We, the undersigned, believe:

  • That the lasting provision of safe water, sanitation, and hygiene education (WASH) is a leading development priority of our time. Around the world, almost one billion people live without access to improved water sources, while 2.6 billion people live without access to adequate sanitation facilities;
  • That the lasting provision of safe water, sanitation, and hygiene education is key to sustaining human health, education, and economic development, empowering women, and maintaining ecosystems that support all life;
  • That sustainability requires the development of meaningful partnerships that recognize the diverse roles of all actors, including communities, governments, donors, implementers, and all other stakeholders;
  • That our efforts to promote ongoing safe water, sanitation, and hygiene education are critical to the stability and development of communities around the world and can end the needless suffering and premature death of men, women, and children due to waterborne illness;
  • That there are still enormous systemic challenges to providing sustainable safe water, sanitation, and hygiene services in many countries. Most critically, many of those who may have benefited in the short-term from WASH projects now have systems that are not working adequately, or have failed completely.
  • That the premature failure of these solutions is unacceptable.

☆ ☆ ☆ ☆

# Required work:
• A. Translate this sentence from the statement on safe water and sanitation into Spanish: "Around the world, almost one billion people live without access to improved water sources, while 2.6 billion people live without access to adequate sanitation facilities."
• B. Put the part of the records that opens with the line containing "pose: elev=132.2 azim=307.8" and runs through the end of the records into a numbered list. Leave out the pictures.

☆ ☆ ☆ ☆

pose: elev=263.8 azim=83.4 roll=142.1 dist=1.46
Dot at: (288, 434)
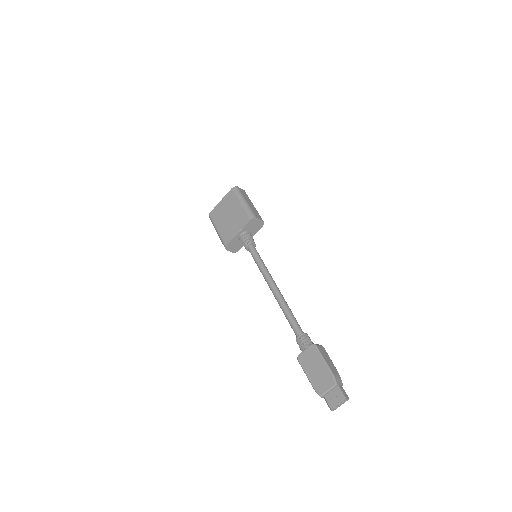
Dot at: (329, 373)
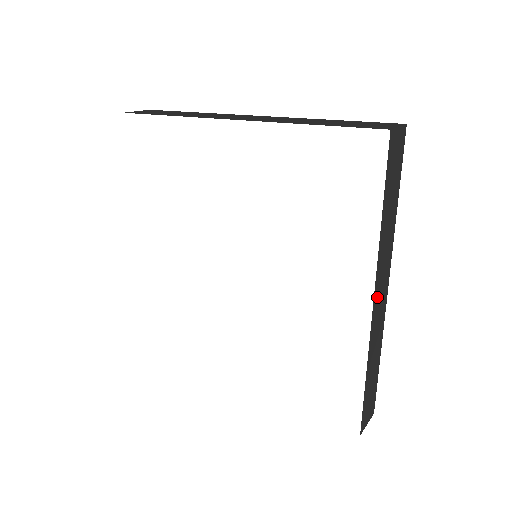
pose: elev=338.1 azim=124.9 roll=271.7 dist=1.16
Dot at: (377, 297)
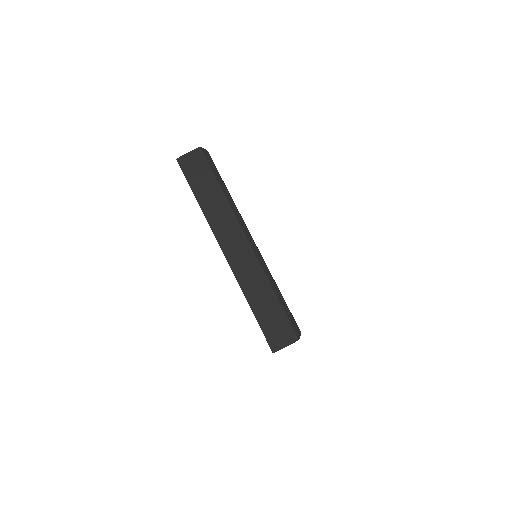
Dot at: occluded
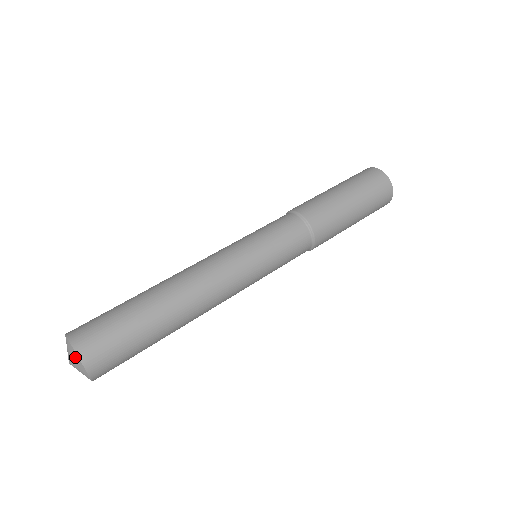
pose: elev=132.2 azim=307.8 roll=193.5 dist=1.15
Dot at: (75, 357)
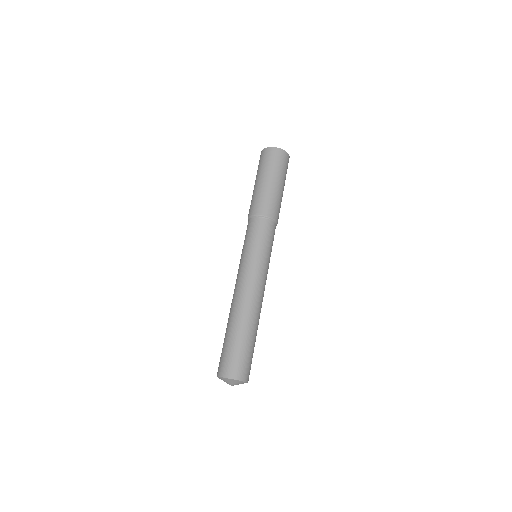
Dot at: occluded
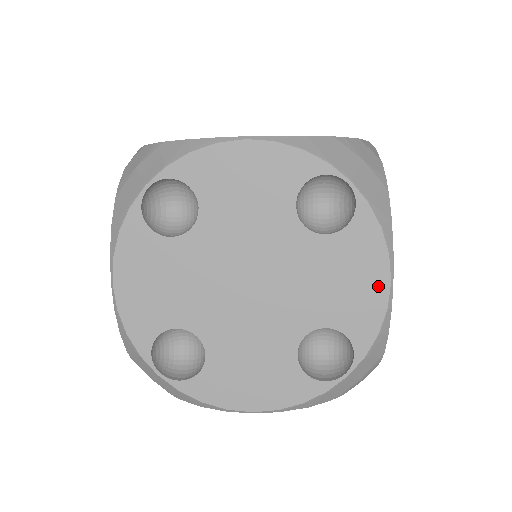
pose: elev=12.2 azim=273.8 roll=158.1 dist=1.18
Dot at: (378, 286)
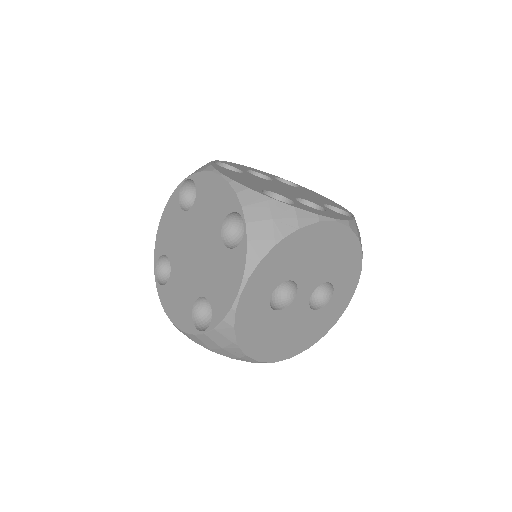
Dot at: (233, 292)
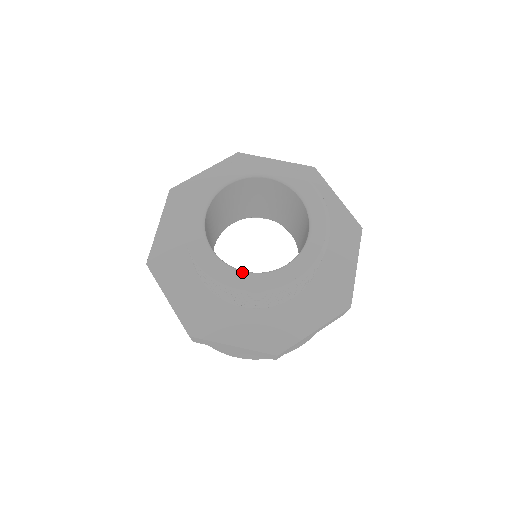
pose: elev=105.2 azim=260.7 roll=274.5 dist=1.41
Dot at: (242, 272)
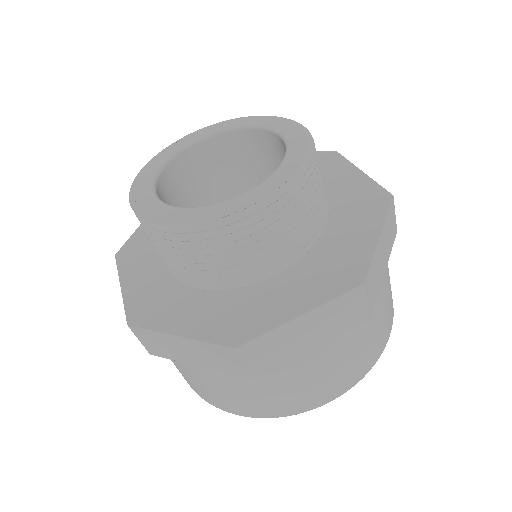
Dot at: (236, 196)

☆ ☆ ☆ ☆

# Responses by task:
• A. En todo el mundo, casi mil millones de personas viven sin acceso a fuentes de agua mejoradas, mientras que 2600 millones de personas viven sin acceso a instalaciones de saneamiento adecuadas.

• B.
1. pose: elev=132.2 azim=307.8 roll=193.5 dist=1.15
2. Dot at: (75, 357)
3. Dot at: occluded
4. pose: elev=12.2 azim=273.8 roll=158.1 dist=1.18
5. Dot at: (378, 286)
6. Dot at: (233, 292)
7. pose: elev=105.2 azim=260.7 roll=274.5 dist=1.41
8. Dot at: (242, 272)
9. Dot at: (236, 196)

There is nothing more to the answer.